On the last weekend of July 2016 I was fortunate to be able to participate in a short story workshop taught by Mary Robinette Kowal over a Google Hangout, with seven other students. It was advertised as "Intensive" and it sure was! But even though it turned out to be a bit too intense for me (I wasn't able to complete the Sunday exercises due to brain weasels and other problems), it was enormously valuable.
The format made a lot of sense. There were several sessions, separated by an amount of time almost sufficient to do the writing exercise (!) and critique two other peoples' just-handed-in exercise. Each hangout started with the critiques (from two students, plus Mary), followed by some lectures (with examples) from Mary to prep us for the next exercise. Something that made the weekend especially interesting was Mary's way of explaining writing techniques in terms of puppetry, her pre-writing career.

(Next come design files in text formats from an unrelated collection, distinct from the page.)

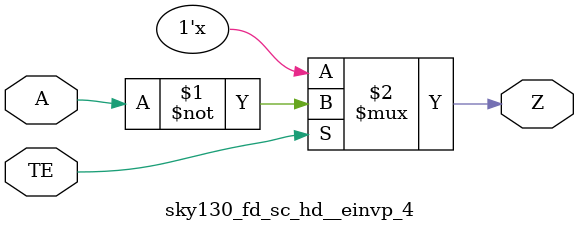
<source format=v>
/*
 * Copyright 2020 The SkyWater PDK Authors
 *
 * Licensed under the Apache License, Version 2.0 (the "License");
 * you may not use this file except in compliance with the License.
 * You may obtain a copy of the License at
 *
 *     https://www.apache.org/licenses/LICENSE-2.0
 *
 * Unless required by applicable law or agreed to in writing, software
 * distributed under the License is distributed on an "AS IS" BASIS,
 * WITHOUT WARRANTIES OR CONDITIONS OF ANY KIND, either express or implied.
 * See the License for the specific language governing permissions and
 * limitations under the License.
 *
 * SPDX-License-Identifier: Apache-2.0
*/


`ifndef SKY130_FD_SC_HD__EINVP_4_FUNCTIONAL_V
`define SKY130_FD_SC_HD__EINVP_4_FUNCTIONAL_V

/**
 * einvp: Tri-state inverter, positive enable.
 *
 * Verilog simulation functional model.
 */

`timescale 1ns / 1ps
`default_nettype none

`celldefine
module sky130_fd_sc_hd__einvp_4 (
    Z ,
    A ,
    TE
);

    // Module ports
    output Z ;
    input  A ;
    input  TE;

    //     Name     Output  Other arguments
    notif1 notif10 (Z     , A, TE          );

endmodule
`endcelldefine

`default_nettype wire
`endif  // SKY130_FD_SC_HD__EINVP_4_FUNCTIONAL_V

</source>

The thing foremost in my mind after all this time is the MICE quotient (Milieu, Inquiry, Character, Event), which is Mary's renaming of Orson Scott Card's original (where I=Idea), which the Writing Excuses podcasters have talked about before (and after I first posted this, published a new episode with an infographic), She found it was less confusing to her students after the rename. We had an exercise where we were to come up with two different arcs (IIRC of different types) and see what happens when you nest one within the other. Here was mine:
Idea 1 (character): Bili, a dwarven journeyman smith, is frustrated that he is struggling with his masterwork and can’t produce the quality he wants. He discovers his medium is silver, not iron, and succeeds. (MC: Bili). This is a Character arc because it starts with someone dissatisfied with himself, an internal conflict.

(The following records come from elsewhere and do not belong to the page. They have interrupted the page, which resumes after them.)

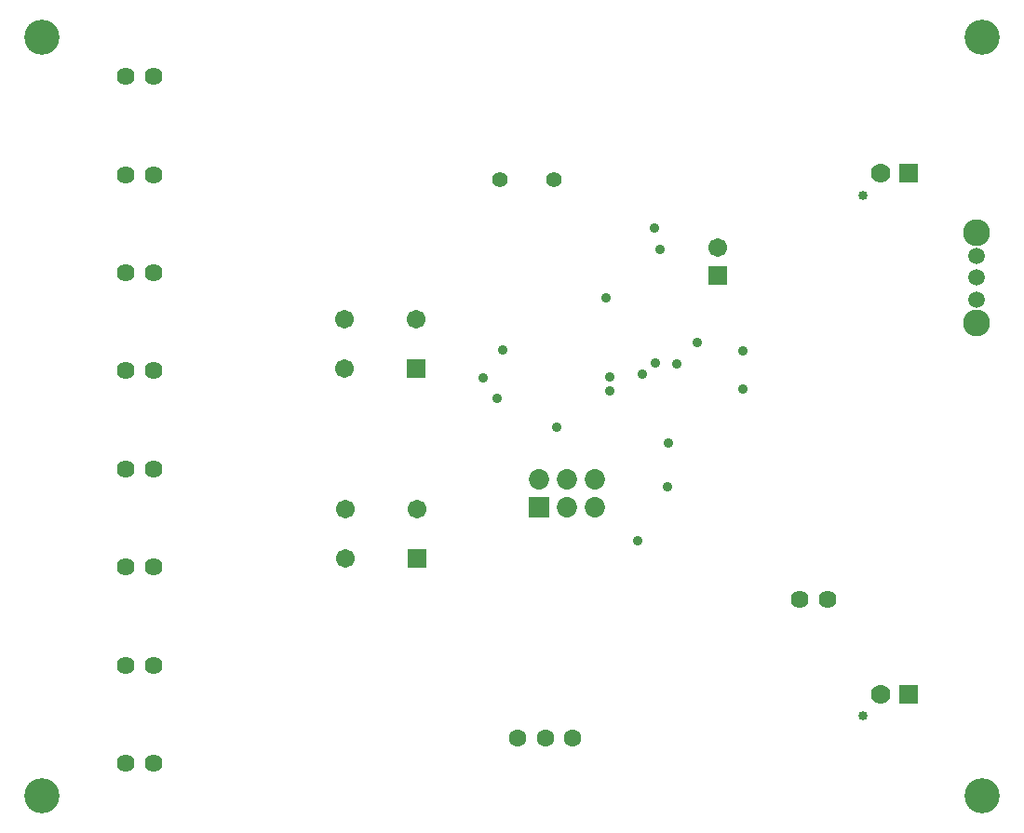
<source format=gbs>
G04*
G04 #@! TF.GenerationSoftware,Altium Limited,Altium Designer,21.9.2 (33)*
G04*
G04 Layer_Color=16711935*
%FSLAX44Y44*%
%MOMM*%
G71*
G04*
G04 #@! TF.SameCoordinates,0E528642-7EEA-4571-B266-ABD313229C03*
G04*
G04*
G04 #@! TF.FilePolarity,Negative*
G04*
G01*
G75*
%ADD41C,1.6032*%
%ADD42C,1.5032*%
%ADD43C,2.4532*%
%ADD44R,1.7032X1.7032*%
%ADD45C,1.7032*%
%ADD46C,1.6192*%
%ADD47R,1.7032X1.7032*%
%ADD48C,1.4032*%
%ADD49R,1.8532X1.8532*%
%ADD50C,1.8532*%
%ADD51R,1.7782X1.7782*%
%ADD52C,1.7782*%
%ADD53C,0.8532*%
%ADD54C,3.2032*%
%ADD55C,0.9032*%
D41*
X502620Y-657380D02*
D03*
X477620D02*
D03*
X452620D02*
D03*
D42*
X870000Y-259000D02*
D03*
Y-239000D02*
D03*
Y-219000D02*
D03*
D43*
Y-280000D02*
D03*
Y-198000D02*
D03*
D44*
X360250Y-321750D02*
D03*
X360840Y-494520D02*
D03*
D45*
X295250Y-321750D02*
D03*
X360250Y-276750D02*
D03*
X295250D02*
D03*
X295840Y-449520D02*
D03*
X360840D02*
D03*
X295840Y-494520D02*
D03*
X634500Y-211600D02*
D03*
D46*
X121090Y-55990D02*
D03*
X95690D02*
D03*
Y-145209D02*
D03*
X121090D02*
D03*
Y-234427D02*
D03*
X95690D02*
D03*
Y-323646D02*
D03*
X121090D02*
D03*
Y-412864D02*
D03*
X95690D02*
D03*
Y-502083D02*
D03*
X121090D02*
D03*
Y-591301D02*
D03*
X95690D02*
D03*
Y-680520D02*
D03*
X121090D02*
D03*
X734330Y-531370D02*
D03*
X708930D02*
D03*
D47*
X634500Y-237000D02*
D03*
D48*
X436420Y-149820D02*
D03*
X485220D02*
D03*
D49*
X472350Y-448050D02*
D03*
D50*
Y-422650D02*
D03*
X497750Y-448050D02*
D03*
Y-422650D02*
D03*
X523150Y-448050D02*
D03*
Y-422650D02*
D03*
D51*
X807990Y-617730D02*
D03*
Y-144020D02*
D03*
D52*
X782990Y-617730D02*
D03*
Y-144020D02*
D03*
D53*
X766990Y-637730D02*
D03*
Y-164020D02*
D03*
D54*
X875000Y-20000D02*
D03*
Y-710000D02*
D03*
X20000D02*
D03*
Y-20000D02*
D03*
D55*
X421000Y-330000D02*
D03*
X657500Y-305250D02*
D03*
X597250Y-317000D02*
D03*
X577750Y-316750D02*
D03*
X532750Y-257250D02*
D03*
X657750Y-340250D02*
D03*
X562000Y-478500D02*
D03*
X439250Y-305000D02*
D03*
X565750Y-327000D02*
D03*
X536500Y-329250D02*
D03*
X434000Y-348500D02*
D03*
X536250Y-342000D02*
D03*
X582500Y-213250D02*
D03*
X590000Y-389500D02*
D03*
X589250Y-428750D02*
D03*
X577250Y-193500D02*
D03*
X616250Y-297500D02*
D03*
X487750Y-375000D02*
D03*
M02*

</source>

Idea 2 (event): Adirith, a young shapeshifting dragon, is enchanted by a dragonmaster and sent to do stuff for reasons. She gets help to break the enchantment and defeats the dragonmaster. (MC: Adirith). This is an event arc because it starts with a disruptive external event and results in a not-quite-clear final status quo (either restoring her original free state, or perhaps improving it in some way).

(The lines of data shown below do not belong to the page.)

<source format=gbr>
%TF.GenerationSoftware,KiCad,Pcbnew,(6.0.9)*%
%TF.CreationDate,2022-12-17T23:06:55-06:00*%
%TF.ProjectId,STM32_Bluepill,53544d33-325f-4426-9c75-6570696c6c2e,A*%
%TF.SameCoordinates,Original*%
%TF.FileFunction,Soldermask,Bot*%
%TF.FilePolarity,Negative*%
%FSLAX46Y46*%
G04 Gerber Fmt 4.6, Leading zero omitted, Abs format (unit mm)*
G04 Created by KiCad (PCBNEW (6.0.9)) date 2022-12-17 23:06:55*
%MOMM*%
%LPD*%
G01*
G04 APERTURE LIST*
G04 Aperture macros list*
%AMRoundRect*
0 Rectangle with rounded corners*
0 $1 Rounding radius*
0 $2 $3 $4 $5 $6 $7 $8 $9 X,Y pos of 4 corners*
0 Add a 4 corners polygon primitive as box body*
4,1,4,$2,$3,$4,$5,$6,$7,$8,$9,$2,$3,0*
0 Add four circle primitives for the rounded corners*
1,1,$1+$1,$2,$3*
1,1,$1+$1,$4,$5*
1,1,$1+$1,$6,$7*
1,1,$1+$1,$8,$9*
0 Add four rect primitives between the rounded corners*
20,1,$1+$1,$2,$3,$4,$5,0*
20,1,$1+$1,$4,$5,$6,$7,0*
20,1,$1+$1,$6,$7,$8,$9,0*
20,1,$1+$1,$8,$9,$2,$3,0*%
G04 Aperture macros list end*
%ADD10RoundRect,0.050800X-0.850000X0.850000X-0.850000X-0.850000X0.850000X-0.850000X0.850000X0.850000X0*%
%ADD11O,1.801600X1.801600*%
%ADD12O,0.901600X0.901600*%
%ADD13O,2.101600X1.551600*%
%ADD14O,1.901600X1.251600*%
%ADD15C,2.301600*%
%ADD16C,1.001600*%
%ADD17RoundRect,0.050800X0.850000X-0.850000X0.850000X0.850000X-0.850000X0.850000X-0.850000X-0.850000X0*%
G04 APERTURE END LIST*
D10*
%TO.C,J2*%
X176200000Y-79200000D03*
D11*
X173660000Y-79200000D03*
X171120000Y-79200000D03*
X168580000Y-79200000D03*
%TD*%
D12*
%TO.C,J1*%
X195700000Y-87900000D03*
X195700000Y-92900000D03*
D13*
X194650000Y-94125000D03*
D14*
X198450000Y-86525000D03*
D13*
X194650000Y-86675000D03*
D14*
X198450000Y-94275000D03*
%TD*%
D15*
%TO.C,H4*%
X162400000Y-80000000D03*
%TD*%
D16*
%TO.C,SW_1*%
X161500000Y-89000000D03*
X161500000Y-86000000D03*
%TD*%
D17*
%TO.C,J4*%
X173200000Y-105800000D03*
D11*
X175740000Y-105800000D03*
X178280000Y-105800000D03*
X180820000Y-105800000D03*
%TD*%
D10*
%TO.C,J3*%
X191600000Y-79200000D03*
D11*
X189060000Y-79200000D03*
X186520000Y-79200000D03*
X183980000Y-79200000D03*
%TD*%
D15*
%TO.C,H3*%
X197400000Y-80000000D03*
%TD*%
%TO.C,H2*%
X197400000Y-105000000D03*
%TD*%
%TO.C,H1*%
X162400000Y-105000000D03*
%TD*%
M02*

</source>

First I nested 1 inside 2:
<e>Adirith, a young shapeshifting dragon, is enchanted by a dragonmaster and sent to collect ingredients for bad stuff, one of which is a dwarf. <c>Bili, her closest friend, a dwarf-smith, is trying to create his masterwork, and having trouble making a bog-standard enchanted sword. Adirith tries to trick him into accompanying her, but fails. He realizes she is enchanted, and works a spell resistance into her silver scales, discovering that he has an affinity for silver rather than iron.</c> Adirith returns and slays the dragonmaster.</e>
Then I flipped to nest 2 inside 1:
<c>Bili, a dwarven journeyman smith, is frustrated by being unable to produce a masterwork. <e>Adirith, his shapeshifting dragon friend, is enchanted by a dragonmaster and sent to capture him for reasons. They break the geas together via his ability to enchant her silver scales.</e> Bili realizes silver is his medium.</c>
I thought a problem with these is that both are phrased as multiple points of view. I thought at the time I could see how to make the first nesting entirely from Adirith’s point of view and the second from Bili’s, but I no longer quite remember what I had in mind. I got some useful feedback from Mary and two of the other participants.
I didn’t do anything with this exercise in the 12+ months since the workshop; at the time I though novels were my thing and that short stories were “too hard.” But on the Writing Excuses 2017 cruise, we had a challenge to write a 250-word micro-fiction and I managed to pull it off, so maybe I can write short stories after all.